BY MARC LEVY
Associated Press
HARRISBURG, Pa. (AP) — When Nikki Haley suspended her presidential campaign, she refused to endorse Donald Trump as the last remaining major candidate for the 2024 Republican nomination—and apparently so did some of her supporters in Pennsylvania.
Haley won almost 17% of Pennsylvania’s primary vote Tuesday, or 1 in 6 votes, to Trump’s 83%, despite not campaigning for president since she ended her bid in early March.
Pennsylvania’s 19 electoral votes up for grabs in the presidential election make it a premier battleground state. So should those Haley GOP voters refuse to support Trump in November, it could prove a damaging blow to his prospects for victory in the state and, possibly, reelection.

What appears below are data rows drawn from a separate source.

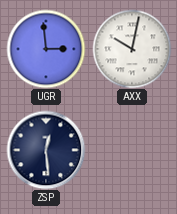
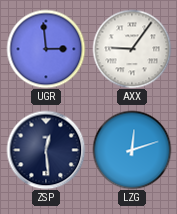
AXX: 10:02 -> 9:06
LZG: none -> 12:12
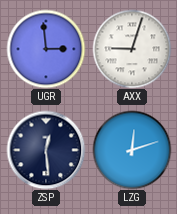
AXX: 9:06 -> 9:03
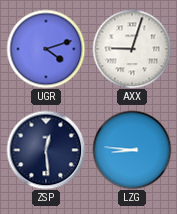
UGR: 2:59 -> 4:12
LZG: 12:12 -> 8:46
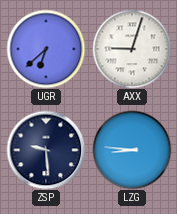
UGR: 4:12 -> 6:38
ZSP: 12:29 -> 9:29
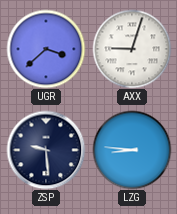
UGR: 6:38 -> 3:38
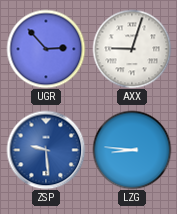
UGR: 3:38 -> 2:53
ZSP dial: navy -> blue
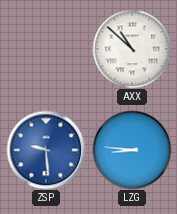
UGR: 2:53 -> none
AXX: 9:03 -> 10:52
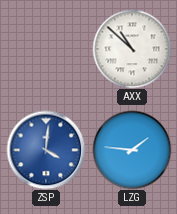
ZSP: 9:29 -> 4:01
LZG: 8:46 -> 1:46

Haley’s base was never big enough to seriously challenge Trump before he clinched a third straight Republican presidential nomination.
But with nearly all ballots counted in Pennsylvania’s primary, the former U.N. ambassador and South Carolina governor tallied more than 156,000 votes, or about twice the 80,500-vote margin by which Democrat Joe Biden beat Trump in Pennsylvania in 2020. Pennsylvania’s election was even closer in 2016, when Trump beat Democrat Hillary Clinton by 44,000 votes.
A larger proportion of votes for Haley tended to come from urban and suburban areas where Trump suffered massive losses in his two previous presidential campaigns.
On the Democratic side, U.S. Rep. Dean Phillips of Minnesota won 7% against Biden, or nearly 70,000 votes as of Wednesday morning. Counties had reported nearly 60,000 for write-in candidates. A handful of counties had not yet reported write-in totals, and the breakdown of write-in votes for “uncommitted” was not immediately available.
Phillips and Haley qualified for Pennsylvania’s primary ballot before they dropped out of the presidential race, and Biden and Trump are on track to win their parties’ presidential nominations and face each other in November’s general election. Phillips has endorsed Biden.
All told, about 1 million ballots have been counted apiece in Tuesday’s GOP and Democratic presidential primaries in Pennsylvania, out of 3.5 million registered Republican voters and 3.9 million registered Democratic voters.
Pennsylvania holds closed primary elections, meaning that someone must have been registered as a Republican or a Democrat by April 8 to have voted in the primary for that party.